Thursday, April 23, 2009

NASA to try to launch Atlantis a day early


LIVE IMAGES: Refresh this page for updates and the latest still image from NASA TV.FLORIDA TODAY's James Dean reports from the Hubble briefing (updated at 1:30 p.m.):

NASA is working to launch space shuttle Atlantis to the Hubble Space Telescope a day earlier than planned, on May 11.

The Air Force's Eastern Range does not have dates available after for about a week after May 13, said LeRoy Cain, deputy shuttle program manager, during a briefing this morning.

NASA prefers to have three launch opportunities before standing down.
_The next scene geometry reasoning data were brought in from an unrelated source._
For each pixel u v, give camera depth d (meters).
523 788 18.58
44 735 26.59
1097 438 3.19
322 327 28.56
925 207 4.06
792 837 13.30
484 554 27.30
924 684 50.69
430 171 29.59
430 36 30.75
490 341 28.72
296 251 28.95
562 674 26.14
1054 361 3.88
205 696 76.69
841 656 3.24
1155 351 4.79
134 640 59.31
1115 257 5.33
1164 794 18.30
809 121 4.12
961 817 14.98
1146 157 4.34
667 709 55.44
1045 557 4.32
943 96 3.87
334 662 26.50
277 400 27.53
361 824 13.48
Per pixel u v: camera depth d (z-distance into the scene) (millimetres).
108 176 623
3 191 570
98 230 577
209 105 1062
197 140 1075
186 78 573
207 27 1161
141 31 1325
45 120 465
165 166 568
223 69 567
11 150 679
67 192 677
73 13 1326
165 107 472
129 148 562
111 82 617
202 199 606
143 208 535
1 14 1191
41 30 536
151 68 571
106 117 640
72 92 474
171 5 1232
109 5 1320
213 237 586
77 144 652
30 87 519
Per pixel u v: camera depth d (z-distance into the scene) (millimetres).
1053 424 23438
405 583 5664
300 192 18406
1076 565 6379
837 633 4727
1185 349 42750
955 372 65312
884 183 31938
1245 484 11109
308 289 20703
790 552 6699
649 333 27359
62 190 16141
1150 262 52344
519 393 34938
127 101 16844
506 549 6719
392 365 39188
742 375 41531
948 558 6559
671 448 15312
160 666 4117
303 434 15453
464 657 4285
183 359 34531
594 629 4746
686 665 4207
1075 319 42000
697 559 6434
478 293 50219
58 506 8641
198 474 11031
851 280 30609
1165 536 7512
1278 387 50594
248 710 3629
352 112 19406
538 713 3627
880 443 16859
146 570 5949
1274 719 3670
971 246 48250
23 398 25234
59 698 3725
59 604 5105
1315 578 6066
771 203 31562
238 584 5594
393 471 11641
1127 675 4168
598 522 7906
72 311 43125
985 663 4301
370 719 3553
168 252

May 20 would be the next available date.

The launch of a weather and climate observation satellite on a United Launch Alliance Delta IV rocket is expected to be delayed past its most recent May 20 target date.

The Eastern Range tracks all rockets launched from KSC and Cape Canaveral to make sure they don't stray off course and endanger people or property. A spokesman could not immediately confirm why launch dates were unavailable for a week, but it could be due to planned military exercises.

Cain said teams believe the 11th is doable, but a decision would be made at a flight readiness review next Thursday.

The main challenge is the readiness of the Hubble payload.

A slip past May 20 could force Endeavour's next mission, now targeted for launch June 13, to slip to July.

Check back for more updates.

2 comments:

Anonymous said...

I am pretty sure the reason is not the Delta IV. They said it was a classified military excessive. The Delta IV launch is showing it was delayed even further now.

James Dean said...

Thanks for the comment, and you're right. The Delta IV is still on the range for May 20, but it appears that's going to slip. We don't have a new date confirmed yet.